Abgeschminkt


Mit einem schlichtweg bezaubernden Chanson-Album ist dem Topmodel Carla Bruni ein Geniestreich gelungen

Ich war eine junge Frau, aber ein altes Modell“, sagt Carla Bruni (35), die vor einigen Jahren dem Modebusiness den Rücken gekehrt hat, um an ihrem Debüt-Album zu arbeiten. In diesen Tagen erscheint mit Quelqu’un m’a dit in Deutschland das schlichte, reife und vor allem wunderschöne Erstlingswerk der italienischstämmigen Pariserin, das sie – trotz einst Aufsehen erregender Affären mit Mick Jagger und Eric Clapton – ohne fremde Hilfe komponiert hat.

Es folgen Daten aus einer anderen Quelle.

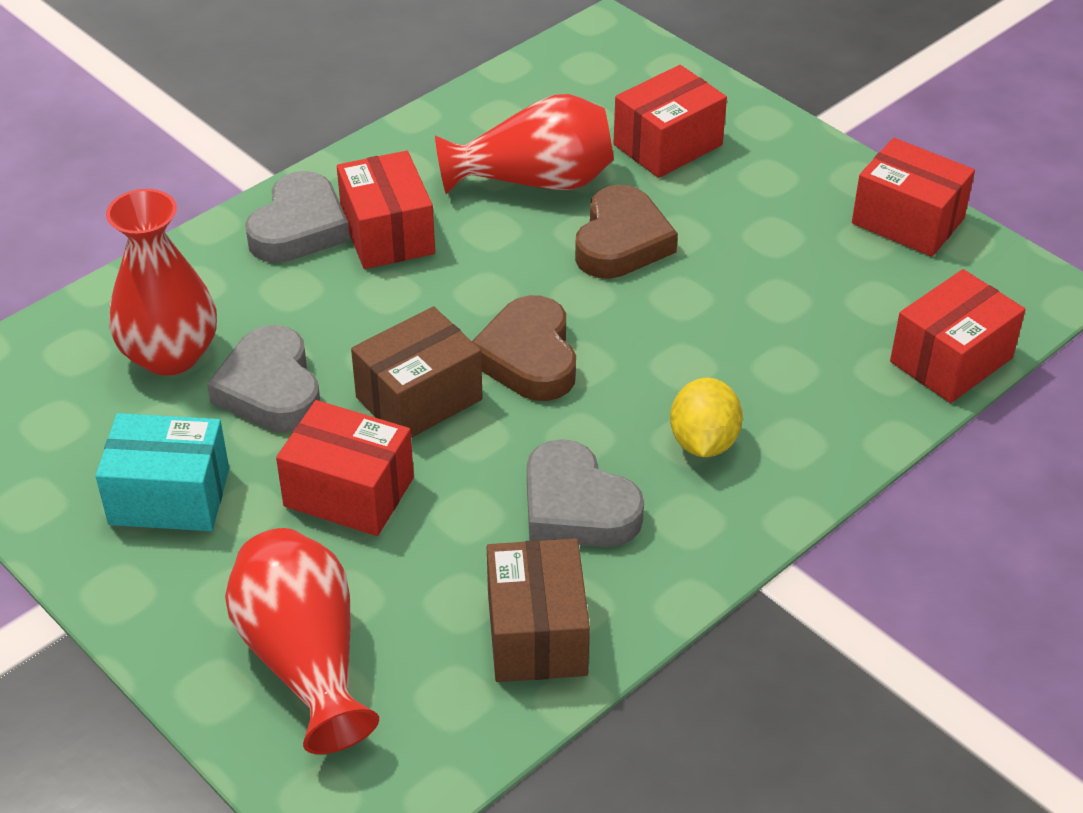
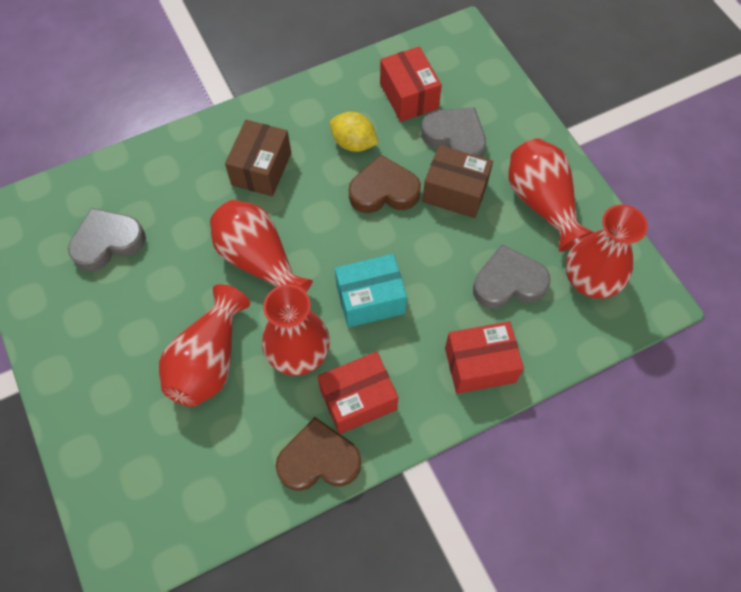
red box: 5 -> 3
red vase: 3 -> 5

Du hattest häufig Beziehungen zu Musikern. Wussten Jagger und Clapton, dass du singst und Lieder schreibst?

Ich denke schon. Aber damals ging es um etwas anderes.

Du hast nie mit ihnen gejammt?

(lacht) Nein! Sie sind so unglaublich talentiert. Wenn man selbst Musik macht, kann das lähmend sein. Wenn du dich mit Eric Clapton vergleichst – wenn du wirklich gesehen hast, wie er arbeitet -, dann wirst du keine Platte aufnehmen. Diese Leute sind so viel besser … Aber ich habe die Musiker, mit denen ich zusammen war, immer genau studiert.

Hast du dir überlegt, berühmte Gäste für dein Debüt zu holen?

Oh nein. Berühmte Namen helfen da nicht weiter. Mein Name hat mir zuerst die Türen geöffnet, danach bin ich aber gegen viele „barrières“ gerannt. Man hat Blindtests mit meiner Platte gemacht, weil ich wollte, dass sich das Label für meine Songs und nicht für den Namen interessiert.

Welche Reaktionen erntet ein Model, wenn es Pläne äußert, eine Platte zu veröffentlichen?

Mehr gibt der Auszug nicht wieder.